We've got Sun-Times columnist Richard Roeper backstage at the Oscars, but here's another set of eyes (AP's Sandy Cohen) behind the scenes of tonight's glamorama ...
Most of the action on the Oscar stage is choreographed and rehearsed. Backstage is another story.
In the wings of the Kodak Theatre, stars grapple with nerves, have impromptu meetings with colleagues and make last-minute adjustments to their hair and makeup. Presenters and performers mingle with brand-new Oscar winners while dodging props and cameramen.
What you see on TV is Hollywood magic. Backstage is like a home movie, where everybody knows each other and they’re all excited about putting on a show.
JITTERS: Katherine Heigl wasn’t kidding when she told the Oscar audience she was nervous.
Behind the scenes, a stagehand asked if she was OK.
‘‘I just need a cigarette,’’ she said, bumming one from a security guard and heading out to a loading dock.
NO BUSINESS LIKE SHOE BUSINESS: Adjusting her dress as she stepped into the theater wings and prepared to take the stage, Jennifer Garner confessed to the stage manager: ‘‘I’d like to take my shoes off.’’
‘‘We could do it,’’ he replied.
Instead, she looked skyward and said, ‘‘I didn’t mean it, karmic dressing gods,’’ and walked in a small circle.
‘‘I’m just going to make sure I’m not going to fall,’’ she explained.
STAR CLUSTER: At times it seemed there were as many stars in the green room as in the audience.
Penelope Cruz sat by her sister, Monica, and fanned herself. They were joined by Miley Cyrus, Johnny Depp and companion Vanessa Paradis, and Forest Whitaker.

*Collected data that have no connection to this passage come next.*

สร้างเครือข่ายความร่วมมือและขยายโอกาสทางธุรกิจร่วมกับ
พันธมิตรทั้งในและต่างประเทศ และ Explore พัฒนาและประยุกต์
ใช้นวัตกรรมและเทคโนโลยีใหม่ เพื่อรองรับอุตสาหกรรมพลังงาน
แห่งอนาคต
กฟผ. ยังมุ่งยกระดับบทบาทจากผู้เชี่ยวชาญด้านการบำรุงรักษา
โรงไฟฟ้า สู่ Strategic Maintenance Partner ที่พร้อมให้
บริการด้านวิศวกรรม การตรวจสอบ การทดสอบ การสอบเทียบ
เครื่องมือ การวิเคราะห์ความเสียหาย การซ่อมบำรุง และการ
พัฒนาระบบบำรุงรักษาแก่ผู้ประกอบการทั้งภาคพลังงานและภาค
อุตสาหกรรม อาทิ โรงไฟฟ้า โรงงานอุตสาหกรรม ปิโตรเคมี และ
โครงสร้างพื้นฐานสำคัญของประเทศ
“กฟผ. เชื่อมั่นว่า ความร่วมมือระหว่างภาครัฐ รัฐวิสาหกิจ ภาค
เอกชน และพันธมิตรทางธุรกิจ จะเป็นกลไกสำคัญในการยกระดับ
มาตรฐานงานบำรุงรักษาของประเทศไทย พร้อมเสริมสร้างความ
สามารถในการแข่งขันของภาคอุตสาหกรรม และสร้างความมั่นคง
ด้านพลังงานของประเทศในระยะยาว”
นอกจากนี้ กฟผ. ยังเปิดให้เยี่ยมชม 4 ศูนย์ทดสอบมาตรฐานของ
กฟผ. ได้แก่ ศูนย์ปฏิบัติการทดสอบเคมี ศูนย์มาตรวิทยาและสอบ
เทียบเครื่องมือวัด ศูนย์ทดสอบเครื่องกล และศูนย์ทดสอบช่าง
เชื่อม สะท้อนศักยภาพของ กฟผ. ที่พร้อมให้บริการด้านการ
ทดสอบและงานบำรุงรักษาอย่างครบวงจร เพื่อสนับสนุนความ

Best-actress nominee Marion Cotillard was about to join them when she learned she would have to smoke outside.
OSCAR SHOCK: As Marion Cotillard stepped offstage with the best-actress Oscar for ‘‘La Vie En Rose,’’ Forest Whitaker enveloped her in a hug that lasted at least a minute.
Then they looked at each other and laughed.
‘‘I’m shaking, like wow,’’ Cotillard trembled.
Stopping by the backstage ‘‘thank you’’ cam, she expressed her gratitude in French and studied her Oscar.
‘‘I’m shaking so much I think I can’t talk,’’ she said.
Whitaker led her arm-in-arm behind the stage on the winner’s walk.
‘‘This is huge, this is huge,’’ she gushed as backstage workers applauded.
At a stop for a makeup touch up she tried to breathe deeply.
‘‘This is crazy, this is totally crazy. Ooh la la la la! It’s totally surreal,’’ she said.
Tilda Swinton was so stunned by her win for supporting actress in ‘‘Michael Clayton’’ that she could only keep repeating ‘‘wow, wow’’ as she walked offstage.
Presenter Alan Arkin chased her with the winner’s envelope.
‘‘Oh yes, this is the proof,’’ Swinton said, leaving arm-in-arm with Arkin.
CELEBRITY PLUMBING: The restroom just offstage was another Kodak Theatre hotspot.
Jessica Alba and Forrest Whitaker waited in line, and Javier Bardem brought his Oscar inside with him.
First-time presenters Seth Rogen and Jonah Hill passed the crowd on the way to the stage, but Hill paused and thought better of it. They joined lineup.
LADIES MAN: This backstage reporter was just trying to get out of Jack Nicholson’s way, but ended up in his crosshairs.
As he passed in a narrow corridor he brushed against her synthetic white fur coat.
‘‘Nice jacket,’’ he said half under his breath.
As the reporter thanked him, photographers in the hallway aimed their cameras.
‘‘Let’s have a picture,’’ said Nicholson.